Ballymaloe and Camille Souter

Ballymaloe's Dining Room

I don’t want to sound all smug and conceited here, but recently I was whisked off to the utterly delectable  Ballymaloe Country House Hotel run by the Allen family, for what I feel was a much deserved and long-awaited break.  Yes and Ballymaloe is just ‘right’ in every way, it certainly ticks all my boxes and the food is just ‘simply delicious’. Long live the Allen dynasty.
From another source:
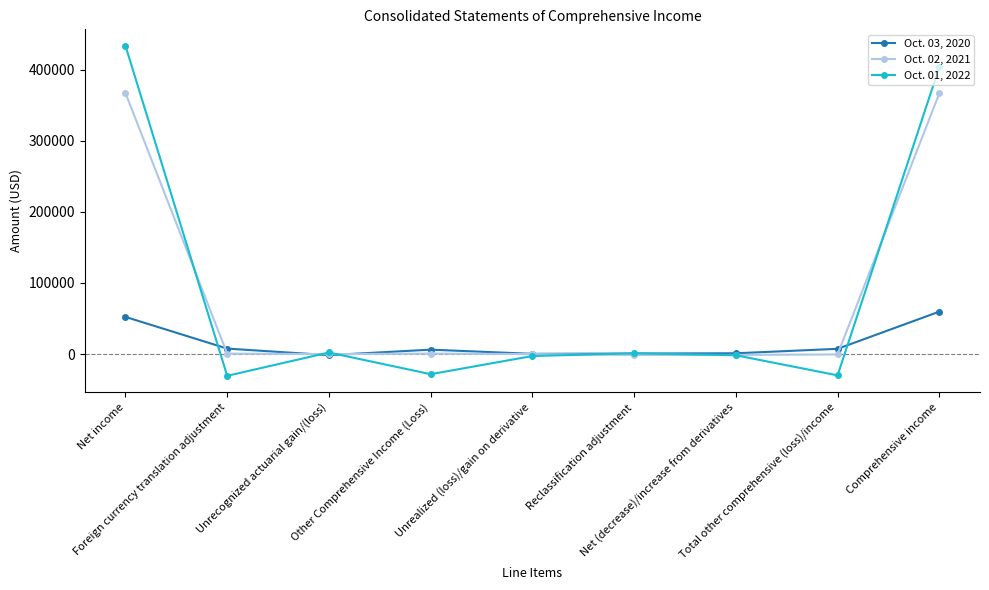

In Oct. 02, 2021, how many points are higher than both neighbors (excluding endpoints)?

1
What I didn’t prepare for though was the sheer delight of seeing so much modern Irish art on the walls, from the exquisite Louis LeBrocquy tapestries hanging in the entrance hall; the hard- edge abstracts of Cecil King and Patrick Scott, to the Michael Farrell’s self-searching prints decking the corridors.  Iconic names such as Nano Reid, Norah McGuiness, Jack Yeats, Mary Swanzy, adorn every alcove, nook and cranny.  This is a personal collection of great insight and empathy with that period of Irish Art history that starts with Nathanial Hone’s  pastoral scenes and ends with Elizabeth Cope’s eye popping red field with sheep.   This is such a strong and obviously much loved and cherished family collection and as a result a very cohesive and concise slice of important Irish art.
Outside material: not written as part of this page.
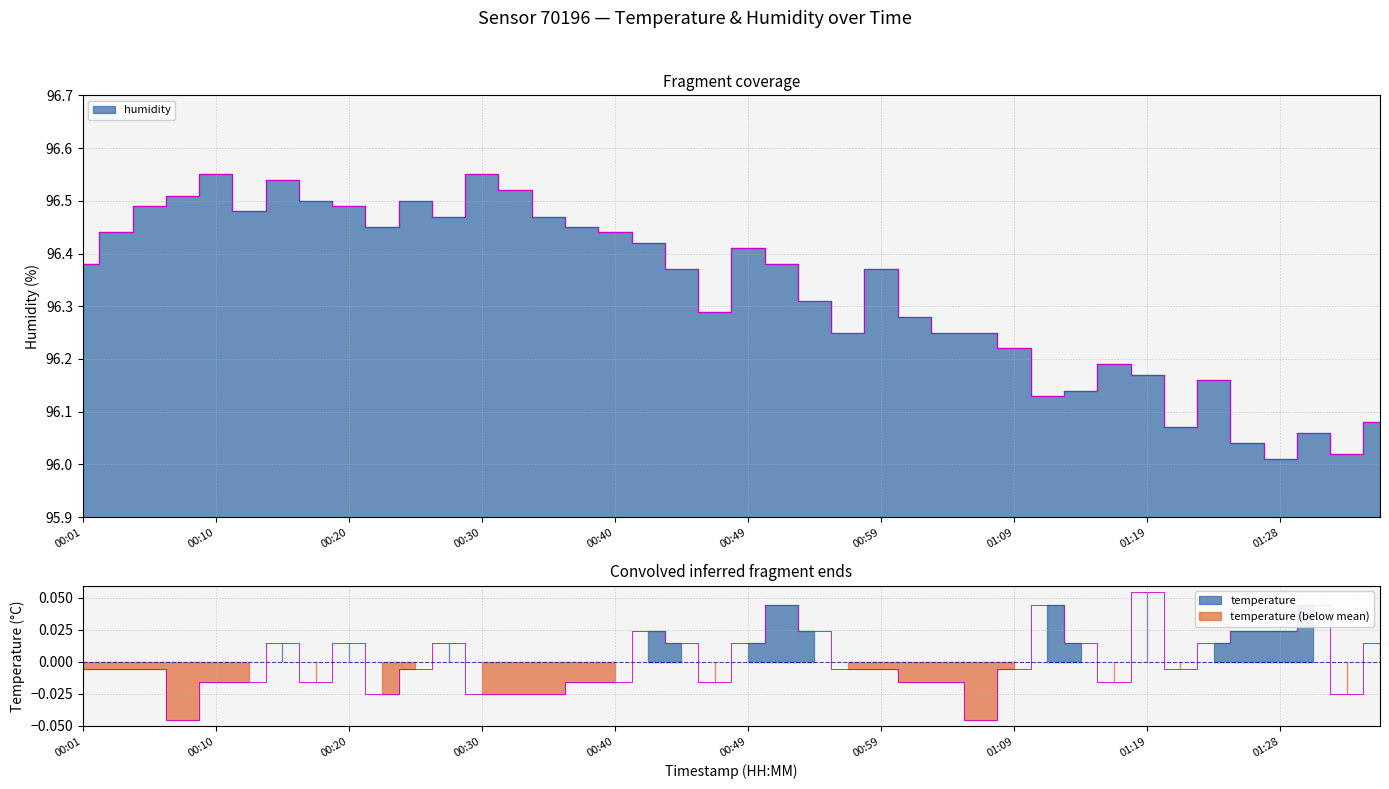

The value of humidity at 00:35 is 96.5. True or false?

True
If I was to choose a favourite painting from this collection, it would be the understated Camille Souter that is hanging in the sitting room.   This painting is hung between the two large sash windows, a little ‘tongue in cheek’ I feel, as the painting itself depicts a large sash window filling the whole canvas, framing a view of a garden.   Like all Souter’s work it is tonally complex and subtly sophisticated.  I like to feel that she painted this while staying as a guest at Ballymaloe, all molly-coddled and sated, lying in white linen sheets with her hall-mark of a beret firmly placed on the side of her head, and the breakfast  tray with the remnants of a lightly poached egg , jugged kipper, and half- drunk third cup of tea, at her bare feet.   I imagine  her easel is set up conveniently  next to her bedside table and the sprigged floral sanderson curtains are drawn well back to reveal a soft grey-green sort of day, a heavy drizzle has set in, stopping Camille from flinging open the French doors.  She is putting the finishing touches to her Ballymaloe painting, that will be presented to the art loving member of the Allen family later on that day, and yes it is a  view from her bed –and why not, a sash window creates the perfect  framework in which  to suspend her tender brush strokes of abstracted form and delicate colour nuances, in a masterpiece of painterly perfection. 

Camille Souter  Washing by the Canal.